━━━ Data ━━━

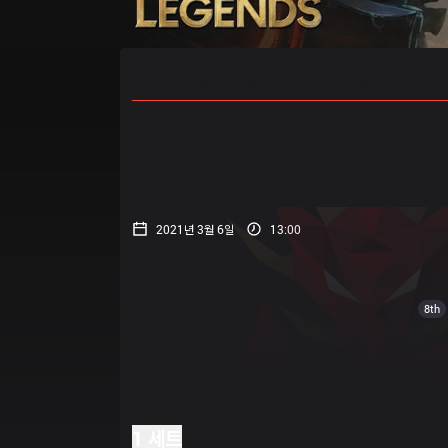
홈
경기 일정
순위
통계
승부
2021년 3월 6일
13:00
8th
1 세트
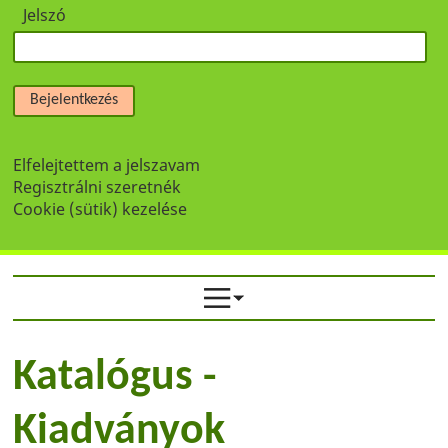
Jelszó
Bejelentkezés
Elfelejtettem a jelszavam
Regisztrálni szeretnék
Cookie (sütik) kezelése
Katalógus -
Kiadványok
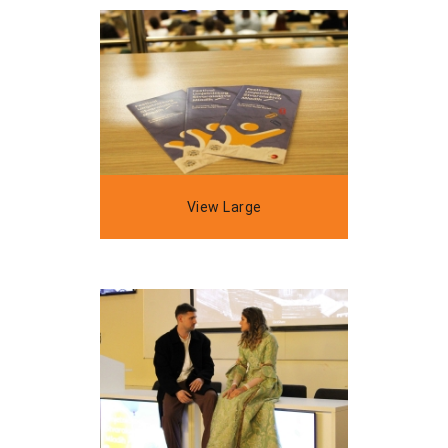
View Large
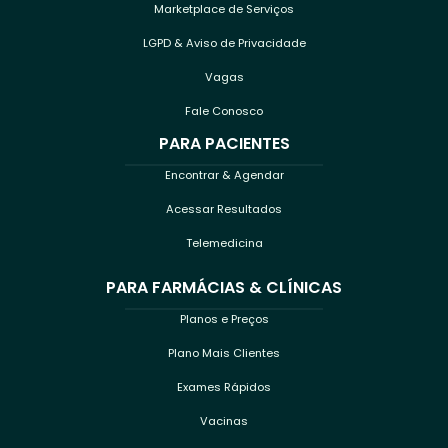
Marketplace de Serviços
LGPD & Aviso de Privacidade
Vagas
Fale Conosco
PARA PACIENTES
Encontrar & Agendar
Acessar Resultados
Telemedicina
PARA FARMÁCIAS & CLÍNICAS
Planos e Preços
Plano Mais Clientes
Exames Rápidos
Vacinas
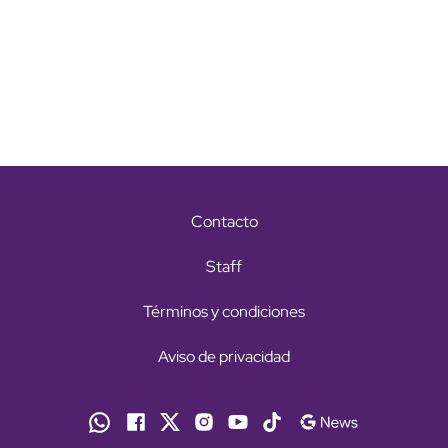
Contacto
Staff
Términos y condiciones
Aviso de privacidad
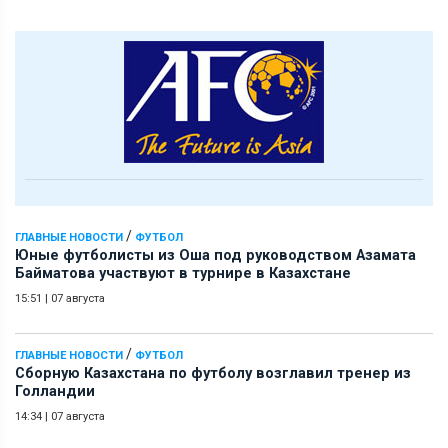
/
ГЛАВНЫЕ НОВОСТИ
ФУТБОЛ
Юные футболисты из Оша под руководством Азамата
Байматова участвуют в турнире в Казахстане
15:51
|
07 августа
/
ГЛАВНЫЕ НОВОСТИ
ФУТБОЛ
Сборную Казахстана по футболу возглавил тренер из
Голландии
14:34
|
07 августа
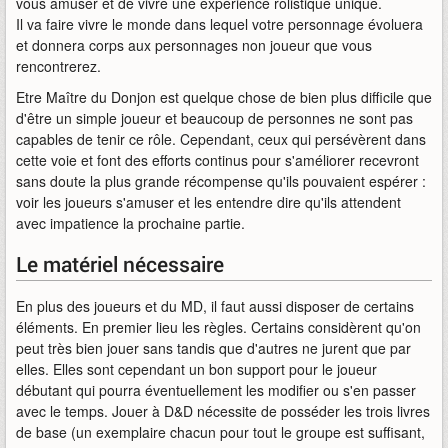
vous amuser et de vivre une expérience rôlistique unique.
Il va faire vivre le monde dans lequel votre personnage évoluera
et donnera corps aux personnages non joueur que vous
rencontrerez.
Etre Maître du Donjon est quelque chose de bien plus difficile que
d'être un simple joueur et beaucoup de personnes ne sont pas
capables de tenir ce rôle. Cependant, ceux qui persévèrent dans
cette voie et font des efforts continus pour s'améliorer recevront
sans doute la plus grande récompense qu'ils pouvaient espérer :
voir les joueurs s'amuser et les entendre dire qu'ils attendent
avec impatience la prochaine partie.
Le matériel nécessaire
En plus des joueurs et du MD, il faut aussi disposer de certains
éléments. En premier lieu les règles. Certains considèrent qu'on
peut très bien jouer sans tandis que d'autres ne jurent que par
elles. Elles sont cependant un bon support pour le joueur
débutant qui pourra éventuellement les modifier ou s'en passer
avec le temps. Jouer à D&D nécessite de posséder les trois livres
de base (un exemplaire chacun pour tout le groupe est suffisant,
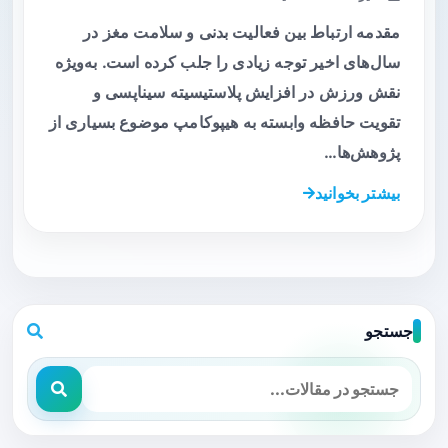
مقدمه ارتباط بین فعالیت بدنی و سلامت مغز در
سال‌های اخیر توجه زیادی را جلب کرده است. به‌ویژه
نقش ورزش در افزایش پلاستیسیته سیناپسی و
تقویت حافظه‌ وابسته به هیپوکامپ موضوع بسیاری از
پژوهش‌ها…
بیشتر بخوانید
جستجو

━━━

• **What is being asked**: Write out the text of every entry above again, switching "Staff" to "Equipo" and keeping everything else the same. Leave the pictures out of your answer.

• **Solution to this problem**:
홈
경기 일정
순위
통계
승부
2021년 3월 6일
13:00
8th
1 세트
Jelszó
Bejelentkezés
Elfelejtettem a jelszavam
Regisztrálni szeretnék
Cookie (sütik) kezelése
Katalógus -
Kiadványok
View Large
Marketplace de Serviços
LGPD & Aviso de Privacidade
Vagas
Fale Conosco
PARA PACIENTES
Encontrar & Agendar
Acessar Resultados
Telemedicina
PARA FARMÁCIAS & CLÍNICAS
Planos e Preços
Plano Mais Clientes
Exames Rápidos
Vacinas
Contacto
Equipo
Términos y condiciones
Aviso de privacidad
/
ГЛАВНЫЕ НОВОСТИ
ФУТБОЛ
Юные футболисты из Оша под руководством Азамата
Байматова участвуют в турнире в Казахстане
15:51
|
07 августа
/
ГЛАВНЫЕ НОВОСТИ
ФУТБОЛ
Сборную Казахстана по футболу возглавил тренер из
Голландии
14:34
|
07 августа
vous amuser et de vivre une expérience rôlistique unique.
Il va faire vivre le monde dans lequel votre personnage évoluera
et donnera corps aux personnages non joueur que vous
rencontrerez.
Etre Maître du Donjon est quelque chose de bien plus difficile que
d'être un simple joueur et beaucoup de personnes ne sont pas
capables de tenir ce rôle. Cependant, ceux qui persévèrent dans
cette voie et font des efforts continus pour s'améliorer recevront
sans doute la plus grande récompense qu'ils pouvaient espérer :
voir les joueurs s'amuser et les entendre dire qu'ils attendent
avec impatience la prochaine partie.
Le matériel nécessaire
En plus des joueurs et du MD, il faut aussi disposer de certains
éléments. En premier lieu les règles. Certains considèrent qu'on
peut très bien jouer sans tandis que d'autres ne jurent que par
elles. Elles sont cependant un bon support pour le joueur
débutant qui pourra éventuellement les modifier ou s'en passer
avec le temps. Jouer à D&D nécessite de posséder les trois livres
de base (un exemplaire chacun pour tout le groupe est suffisant,
مقدمه ارتباط بین فعالیت بدنی و سلامت مغز در
سال‌های اخیر توجه زیادی را جلب کرده است. به‌ویژه
نقش ورزش در افزایش پلاستیسیته سیناپسی و
تقویت حافظه‌ وابسته به هیپوکامپ موضوع بسیاری از
پژوهش‌ها…
بیشتر بخوانید
جستجو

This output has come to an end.